Common sites of melanoma metastases are the brain, lungs, liver and bones.
Approximately 40% to 60% of melanoma patients develop metastatic disease within the central nervous system, while 5% of patients develop metastatic disease within the area of the leptomeninges, the two innermost layers of tissue that cover the brain and spinal cord, and the cerebrospinal fluid.
Patients with leptomeningeal melanoma metastases have a very poor prognosis, with a mean survival of only eight to 10 weeks.
Despite this poor prognosis, a handful of patients with leptomeningeal melanoma metastases show increased survival, but the reasons for this are unclear.
"Overall, we know very little about the tumours at this site or why they prove to be so deadly. We hope these insights will lead to the development of novel therapies, with the ultimate goal of improving clinical outcomes of patients with leptomeningeal melanoma metastases," said Inna Smalley, Ph.D., first author on this study and assistant member of the Cancer Physiology Department.
Moffitt researchers want to improve their understanding of why some metastatic melanoma patients respond better than others and determine which cellular factors contribute to these improved responses across different metastatic sites.
They analysed the RNA expression patterns of individual melanoma and immune cells from 26 patients with metastatic melanoma of the skin, brain and leptomeninges/cerebrospinal fluid, and used this information to determine the specific immune cell types that were present within each sample.
They discovered that the types of cells within the tumour microenvironment varied according to the site of metastasis.
Leptomeningeal melanoma metastases were characterised by an immune-suppressed environment, with a high percentage of dysfunctional CD4 and CD8 T cells that are incapable of mounting an immune response, and low levels of B cells.
Alternatively, samples from brain and skin metastases were much more alike in their immune environment, with an enrichment for activated CD4 T cells.
The researchers analysed how the immune environment of metastatic sites is modulated by different regimens and what types of immune cells are associated with better responses.
They compared data from a patient with leptomeningeal melanoma metastases who had a good response to treatment and survived for more than 38 months, to data from five patients who had poor responses to treatment.
They found that the long-term survivor had an immune environment that was more like patients without leptomeningeal disease, whereas poor responding patients had immune environments characterised by immunosuppressive myeloid cells and exhausted lymphocytes, a recipe for diminished antitumour responses.
Samples derived after treatment revealed that the long-term survivor had cells characteristic of an active immune response, and patients who responded poorly to therapy did not have these cells present.

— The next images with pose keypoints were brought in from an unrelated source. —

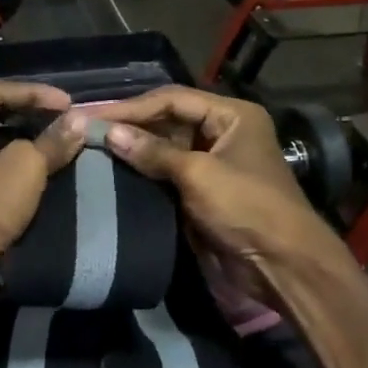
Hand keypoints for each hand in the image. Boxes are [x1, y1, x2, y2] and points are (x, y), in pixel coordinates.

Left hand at [0, 81, 87, 320]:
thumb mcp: (24, 168)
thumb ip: (53, 141)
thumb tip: (79, 120)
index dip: (35, 92)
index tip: (69, 104)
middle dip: (30, 118)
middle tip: (64, 124)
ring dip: (25, 148)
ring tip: (59, 150)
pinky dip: (15, 174)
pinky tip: (42, 181)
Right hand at [91, 87, 329, 266]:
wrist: (282, 268)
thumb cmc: (247, 208)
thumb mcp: (199, 175)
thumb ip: (153, 152)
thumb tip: (108, 133)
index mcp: (231, 116)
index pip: (172, 99)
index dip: (131, 107)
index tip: (92, 116)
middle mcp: (221, 132)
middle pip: (167, 120)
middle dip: (129, 124)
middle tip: (85, 129)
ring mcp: (211, 163)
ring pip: (164, 147)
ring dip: (133, 148)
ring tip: (90, 147)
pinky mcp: (201, 192)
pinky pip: (166, 173)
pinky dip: (142, 171)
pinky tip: (112, 170)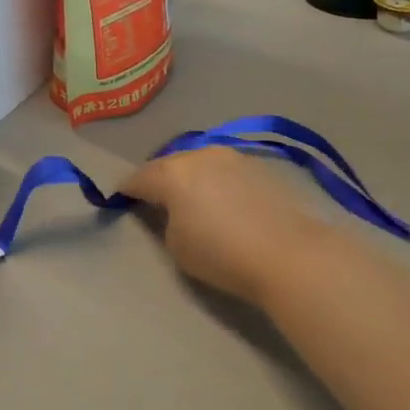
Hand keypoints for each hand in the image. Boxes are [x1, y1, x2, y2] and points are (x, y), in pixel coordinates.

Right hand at [123, 148, 324, 306]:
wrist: (289, 253)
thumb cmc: (222, 254)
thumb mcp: (176, 245)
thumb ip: (165, 221)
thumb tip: (173, 210)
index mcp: (172, 173)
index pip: (138, 178)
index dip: (126, 190)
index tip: (120, 200)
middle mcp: (200, 155)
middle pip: (169, 164)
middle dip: (159, 179)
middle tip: (155, 199)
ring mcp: (233, 157)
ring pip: (200, 163)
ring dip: (190, 177)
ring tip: (191, 198)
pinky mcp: (260, 166)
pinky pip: (225, 170)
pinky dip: (217, 181)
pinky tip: (223, 200)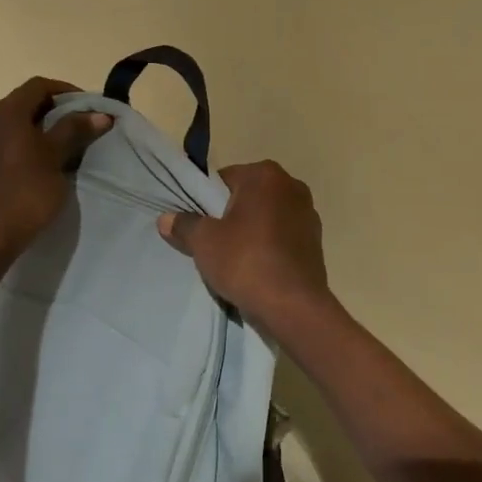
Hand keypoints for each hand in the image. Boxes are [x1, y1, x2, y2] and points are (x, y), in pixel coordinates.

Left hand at [0, 77, 111, 263]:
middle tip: (71, 127)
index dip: (64, 90)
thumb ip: (74, 130)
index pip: (38, 86)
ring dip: (26, 132)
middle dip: (47, 111)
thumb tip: (99, 113)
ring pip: (3, 128)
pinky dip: (9, 152)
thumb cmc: (25, 194)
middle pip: (19, 105)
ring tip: (48, 151)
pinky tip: (20, 172)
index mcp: (6, 114)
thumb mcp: (56, 159)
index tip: (85, 106)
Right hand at [156, 161, 341, 341]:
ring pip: (266, 216)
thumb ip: (184, 225)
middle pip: (247, 196)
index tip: (198, 225)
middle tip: (213, 242)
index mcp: (265, 175)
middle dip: (230, 215)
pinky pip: (282, 235)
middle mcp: (291, 185)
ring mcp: (307, 212)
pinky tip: (257, 268)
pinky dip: (269, 246)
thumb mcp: (204, 242)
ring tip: (235, 259)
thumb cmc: (246, 262)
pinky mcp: (316, 240)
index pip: (225, 179)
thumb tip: (165, 219)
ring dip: (251, 231)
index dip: (206, 201)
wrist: (293, 306)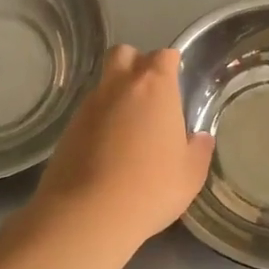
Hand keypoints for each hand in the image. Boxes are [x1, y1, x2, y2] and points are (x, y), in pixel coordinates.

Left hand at [30, 45, 214, 249]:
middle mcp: (118, 86)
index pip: (163, 56)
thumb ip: (199, 150)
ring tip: (130, 128)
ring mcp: (88, 106)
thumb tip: (200, 138)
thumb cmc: (151, 187)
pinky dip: (100, 121)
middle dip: (136, 63)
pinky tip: (108, 149)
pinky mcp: (67, 129)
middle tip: (150, 94)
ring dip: (116, 95)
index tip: (177, 82)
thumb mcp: (190, 174)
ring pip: (103, 84)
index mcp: (154, 87)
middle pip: (124, 54)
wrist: (88, 213)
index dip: (171, 64)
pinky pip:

A further analysis of dendritic cells that play an important role in therapy response showed that a subpopulation, called DC3s, were associated with improved overall survival and the presence of an active T cell immune response, regardless of the site of metastasis or treatment history.
The researchers confirmed the importance of DC3s to patient outcomes through preclinical studies in mouse models.
"Our study provides the first insights into the immune microenvironment of patients with leptomeningeal melanoma metastases and helps to clarify why these individuals do so poorly," said Keiran Smalley, Ph.D., director of the Donald A. Adam Melanoma and Skin Cancer Center of Excellence at Moffitt. "The tissue microenvironments of brain and leptomeningeal metastatic sites are very distinct and show differential responses to systemic therapy."